21. Sanitize XML Input:
- Diagnosis: If your application parses XML data.
- Fix: Use libraries like defusedxml to parse XML. These libraries disable potentially dangerous features like external entity expansion (XXE).
- Why it works: Prevents XXE attacks, which can lead to information disclosure or denial-of-service.
22. Secure Serialization of Data:
- Diagnosis: Beyond pickle, consider other serialization formats.
- Fix: For inter-process communication or data storage, prefer formats like JSON, MessagePack, or Protocol Buffers. Ensure schemas are defined and validated.
- Why it works: These formats are generally data-only and do not execute code upon deserialization, making them safer than pickle.
23. Use a Web Application Firewall (WAF): - Diagnosis: Is your Python web application exposed to the internet? - Fix: Deploy a WAF (e.g., ModSecurity, Cloudflare WAF, AWS WAF) in front of your application. - Why it works: A WAF can filter out common malicious requests (SQL injection, XSS, etc.) before they even reach your Python application.
24. Secure Configuration Management: - Diagnosis: How are your application’s configuration files managed and deployed? - Fix: Use secure configuration management tools. Store sensitive configuration data encrypted or in a secrets manager.
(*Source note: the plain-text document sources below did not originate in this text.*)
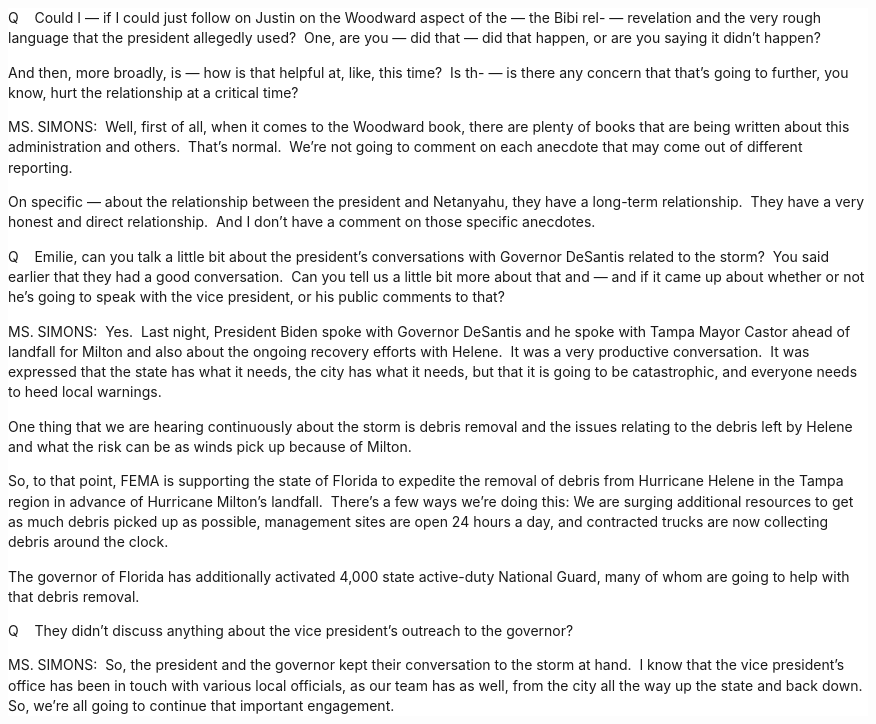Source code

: Q    Could I — if I could just follow on Justin on the Woodward aspect
of the — the Bibi rel- — revelation and the very rough language that the
president allegedly used?  One, are you — did that — did that happen, or
are you saying it didn’t happen?

And then, more broadly, is — how is that helpful at, like, this time? 
Is th- — is there any concern that that’s going to further, you know,
hurt the relationship at a critical time? 

MS. SIMONS:  Well, first of all, when it comes to the Woodward book,
there are plenty of books that are being written about this
administration and others.  That’s normal.  We’re not going to comment
on each anecdote that may come out of different reporting.

On specific — about the relationship between the president and
Netanyahu, they have a long-term relationship.  They have a very honest
and direct relationship.  And I don’t have a comment on those specific
anecdotes. 

Q    Emilie, can you talk a little bit about the president’s
conversations with Governor DeSantis related to the storm?  You said
earlier that they had a good conversation.  Can you tell us a little bit
more about that and — and if it came up about whether or not he’s going
to speak with the vice president, or his public comments to that?

MS. SIMONS:  Yes.  Last night, President Biden spoke with Governor
DeSantis and he spoke with Tampa Mayor Castor ahead of landfall for
Milton and also about the ongoing recovery efforts with Helene.  It was
a very productive conversation.  It was expressed that the state has
what it needs, the city has what it needs, but that it is going to be
catastrophic, and everyone needs to heed local warnings. 

One thing that we are hearing continuously about the storm is debris
removal and the issues relating to the debris left by Helene and what
the risk can be as winds pick up because of Milton. 

So, to that point, FEMA is supporting the state of Florida to expedite
the removal of debris from Hurricane Helene in the Tampa region in
advance of Hurricane Milton’s landfall.  There’s a few ways we’re doing
this: We are surging additional resources to get as much debris picked
up as possible, management sites are open 24 hours a day, and contracted
trucks are now collecting debris around the clock. 

The governor of Florida has additionally activated 4,000 state
active-duty National Guard, many of whom are going to help with that
debris removal. 

Q    They didn’t discuss anything about the vice president’s outreach to
the governor?

MS. SIMONS:  So, the president and the governor kept their conversation
to the storm at hand.  I know that the vice president’s office has been
in touch with various local officials, as our team has as well, from the
city all the way up the state and back down.  So, we’re all going to
continue that important engagement. 
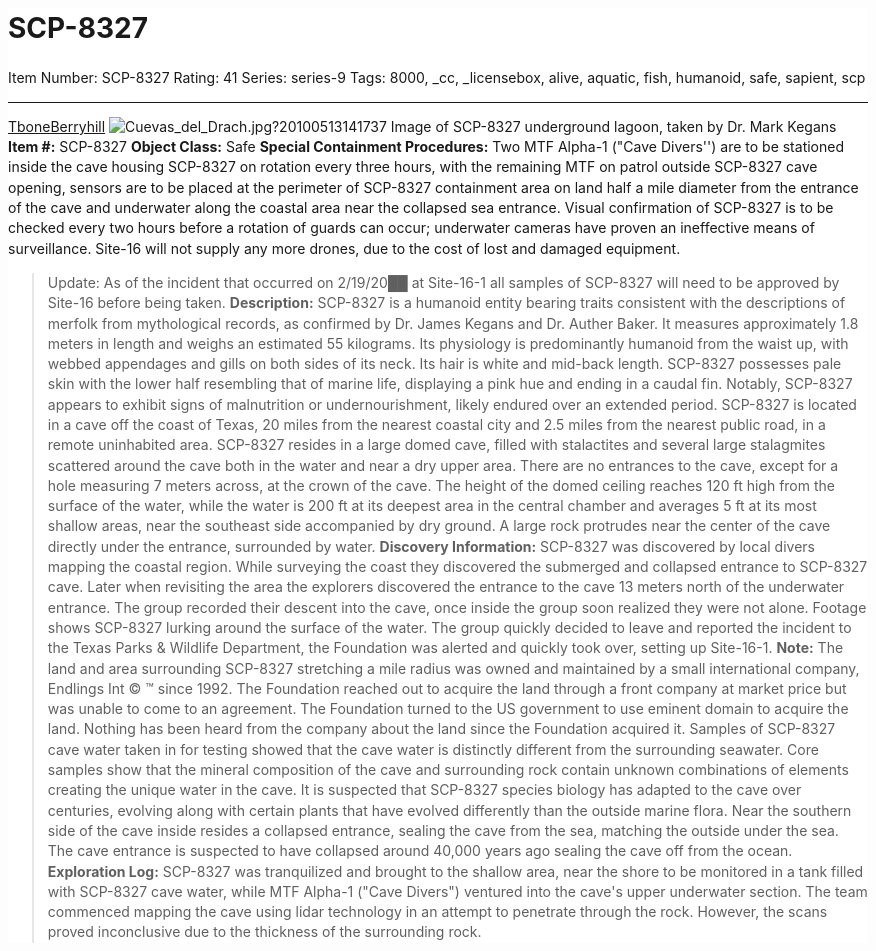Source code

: # SCP-8327
Item Number: SCP-8327
Rating: 41
Series: series-9
Tags: 8000, _cc, _licensebox, alive, aquatic, fish, humanoid, safe, sapient, scp

---

[TboneBerryhill](javascript:;)
![Cuevas_del_Drach.jpg?20100513141737](https://upload.wikimedia.org/wikipedia/commons/5/50/Cuevas_del_Drach.jpg?20100513141737)
Image of SCP-8327 underground lagoon, taken by Dr. Mark Kegans
**Item #:** SCP-8327
**Object Class:** Safe
**Special Containment Procedures:** Two MTF Alpha-1 ("Cave Divers'') are to be stationed inside the cave housing SCP-8327 on rotation every three hours, with the remaining MTF on patrol outside SCP-8327 cave opening, sensors are to be placed at the perimeter of SCP-8327 containment area on land half a mile diameter from the entrance of the cave and underwater along the coastal area near the collapsed sea entrance. Visual confirmation of SCP-8327 is to be checked every two hours before a rotation of guards can occur; underwater cameras have proven an ineffective means of surveillance. Site-16 will not supply any more drones, due to the cost of lost and damaged equipment.
> Update: As of the incident that occurred on 2/19/20██ at Site-16-1 all samples of SCP-8327 will need to be approved by Site-16 before being taken.
**Description:** SCP-8327 is a humanoid entity bearing traits consistent with the descriptions of merfolk from mythological records, as confirmed by Dr. James Kegans and Dr. Auther Baker. It measures approximately 1.8 meters in length and weighs an estimated 55 kilograms. Its physiology is predominantly humanoid from the waist up, with webbed appendages and gills on both sides of its neck. Its hair is white and mid-back length. SCP-8327 possesses pale skin with the lower half resembling that of marine life, displaying a pink hue and ending in a caudal fin. Notably, SCP-8327 appears to exhibit signs of malnutrition or undernourishment, likely endured over an extended period.
SCP-8327 is located in a cave off the coast of Texas, 20 miles from the nearest coastal city and 2.5 miles from the nearest public road, in a remote uninhabited area. SCP-8327 resides in a large domed cave, filled with stalactites and several large stalagmites scattered around the cave both in the water and near a dry upper area. There are no entrances to the cave, except for a hole measuring 7 meters across, at the crown of the cave. The height of the domed ceiling reaches 120 ft high from the surface of the water, while the water is 200 ft at its deepest area in the central chamber and averages 5 ft at its most shallow areas, near the southeast side accompanied by dry ground. A large rock protrudes near the center of the cave directly under the entrance, surrounded by water.
**Discovery Information:** SCP-8327 was discovered by local divers mapping the coastal region. While surveying the coast they discovered the submerged and collapsed entrance to SCP-8327 cave. Later when revisiting the area the explorers discovered the entrance to the cave 13 meters north of the underwater entrance. The group recorded their descent into the cave, once inside the group soon realized they were not alone. Footage shows SCP-8327 lurking around the surface of the water. The group quickly decided to leave and reported the incident to the Texas Parks & Wildlife Department, the Foundation was alerted and quickly took over, setting up Site-16-1.
> **Note:** The land and area surrounding SCP-8327 stretching a mile radius was owned and maintained by a small international company, Endlings Int © ™ since 1992. The Foundation reached out to acquire the land through a front company at market price but was unable to come to an agreement. The Foundation turned to the US government to use eminent domain to acquire the land. Nothing has been heard from the company about the land since the Foundation acquired it.
Samples of SCP-8327 cave water taken in for testing showed that the cave water is distinctly different from the surrounding seawater. Core samples show that the mineral composition of the cave and surrounding rock contain unknown combinations of elements creating the unique water in the cave. It is suspected that SCP-8327 species biology has adapted to the cave over centuries, evolving along with certain plants that have evolved differently than the outside marine flora. Near the southern side of the cave inside resides a collapsed entrance, sealing the cave from the sea, matching the outside under the sea. The cave entrance is suspected to have collapsed around 40,000 years ago sealing the cave off from the ocean.
**Exploration Log:** SCP-8327 was tranquilized and brought to the shallow area, near the shore to be monitored in a tank filled with SCP-8327 cave water, while MTF Alpha-1 ("Cave Divers") ventured into the cave's upper underwater section. The team commenced mapping the cave using lidar technology in an attempt to penetrate through the rock. However, the scans proved inconclusive due to the thickness of the surrounding rock.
Ensure configuration files have appropriate permissions. - Why it works: Prevents configuration drift and ensures that sensitive settings are not exposed or accidentally altered.
25. Regular Security Audits and Penetration Testing: - Diagnosis: When was the last time your application was professionally audited for security flaws? - Fix: Schedule regular security audits and penetration tests by qualified security professionals. - Why it works: Proactively identifies vulnerabilities that might have been missed by automated tools or manual checklists.
After applying these, the next error you’re likely to encounter is a ModuleNotFoundError if you’ve removed a dependency that was implicitly relied upon, or a FileNotFoundError if you’ve secured file access too aggressively.